The Bank won the ‘Excellence’ certificate in Corporate Social Responsibility category at the prestigious CII ITC Sustainability Awards 2018 and was included in the prestigious FTSE4Good Emerging Index for the second consecutive year in 2018 in recognition of its Environmental, Social and Governance (ESG) practices.
In recent years, driven in part by some unexpected negative surprises at the Bank, we have dented the trust of investors. We need to win it back. The only way to win it back is to have a business model, which sustains and generates credible financial outcomes quarter after quarter over a long period of time. Our aspiration is to deliver around 18% return on equity (ROE) on a sustainable basis.

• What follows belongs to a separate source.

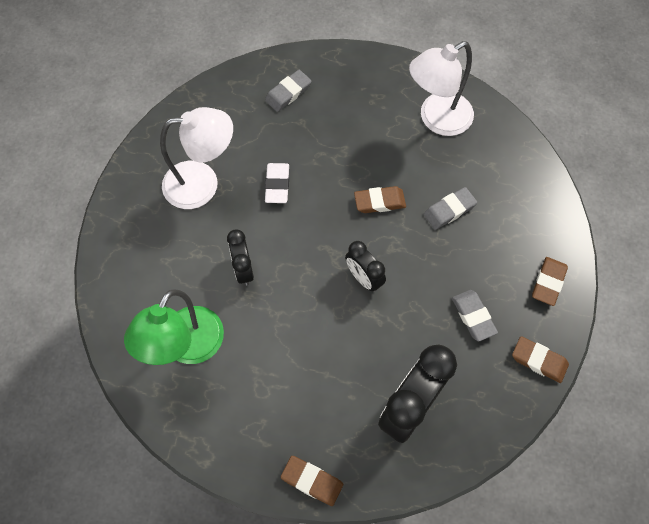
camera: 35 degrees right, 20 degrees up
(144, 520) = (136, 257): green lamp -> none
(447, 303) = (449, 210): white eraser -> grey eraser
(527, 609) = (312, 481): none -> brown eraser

The reduction in credit cost to below our long-term averages, portfolio choices driven by a risk-adjusted returns framework and improvement in operational efficiency would be the key drivers for RoE improvement over the next three years. Though it seems a tall order, the Bank had been delivering ROEs in excess of 18% few years back and hence we aspire to do it again - on a sustainable and consistent basis.
India continues to be a fast-growing economy with significant opportunities and possibilities. From the perspective of the financial industry as a whole, the liquidity issues faced by some of the nonbanking financial companies and housing finance companies over the last year can create some friction going ahead, but it presents opportunities for banks. The banking industry has seen return of credit growth and pricing power on account of shift in credit demand from NBFCs and bond markets back to banks. Banks with a healthy capital position, NBFCs with a robust parentage and financial intermediaries with significant market share are well placed to grow profitably, at a faster pace than their peers in their respective industries. In this context, ‘One Axis’ Franchise with its presence across business segments is uniquely positioned to leverage this opportunity and grow at a faster pace. Great product mix, vast physical footprint, cutting-edge digital capabilities, robust corporate governance practices and one of the most valuable brands in India - all these combined open many possibilities for the Axis Franchise in the near future.
I believe that Axis Bank is a great franchise with great culture and great set of people. If we execute well, we have the potential to improve our market share rankings without sacrificing anything whatsoever on our credit and risk management practices. While delivery of growth and profitability is important, sustainability forms the foundation of the Bank’s strategy. We want to build sustainability in our business performance and operations with disciplined execution and conservatism at the core. However, one thing that still concerns me is the level of control and confidence we have on operational risk parameters. Any large bank will have a vast number of systems and processes and to reach the level of efficiency, control and monitoring that we have in mind will take time, but we are at it relentlessly everyday, improving bit by bit. We also need to ensure that the quality of our wholesale book improves materially over the next few years. We cannot afford a repeat of what we went through in the last few years. That would also require a change in how we think about risk and how we proactively manage it. Another area of work would be the tone from top on compliance. We cannot compromise on doing things right and doing them right all the time, even at the cost of losing business. We need to do a better job of saying no to businesses and deals.
I would like to take this opportunity to thank my colleagues for believing in Axis and the vision for the Bank. I am also deeply grateful to all the customers and shareholders for having stood by us and showing their faith in us all these years.